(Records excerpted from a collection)
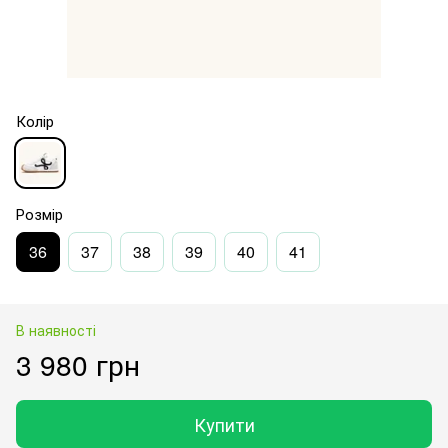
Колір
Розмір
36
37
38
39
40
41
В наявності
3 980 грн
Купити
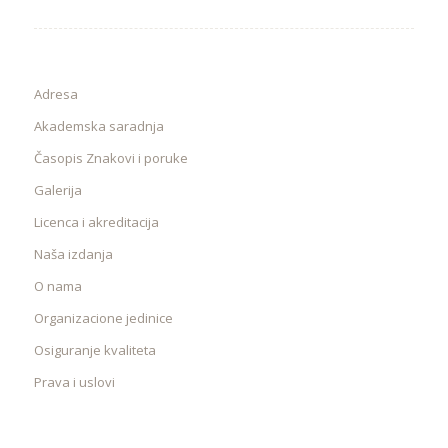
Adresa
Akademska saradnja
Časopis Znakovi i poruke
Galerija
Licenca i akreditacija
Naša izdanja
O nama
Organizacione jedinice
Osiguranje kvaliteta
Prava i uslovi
...
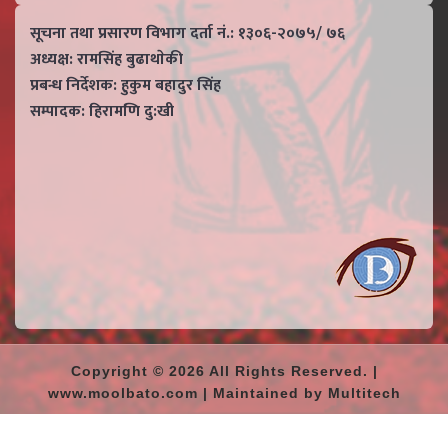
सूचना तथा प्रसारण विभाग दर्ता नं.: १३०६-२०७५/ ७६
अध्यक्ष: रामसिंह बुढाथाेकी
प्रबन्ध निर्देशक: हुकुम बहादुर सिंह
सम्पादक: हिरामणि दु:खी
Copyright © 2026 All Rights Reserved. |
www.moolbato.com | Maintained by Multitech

▸ What you will do
The line above containing "प्रबन्ध निर्देशक: हुकुम बहादुर सिंह", the line containing "www.moolbato.com | Maintained by Multitech", and every line between them are to be transcribed exactly; no other line is wanted.

▸ Finished task
प्रबन्ध निर्देशक: हुकुम बहादुर सिंह
सम्पादक: हिरामणि दु:खी
Copyright © 2026 All Rights Reserved. |
www.moolbato.com | Maintained by Multitech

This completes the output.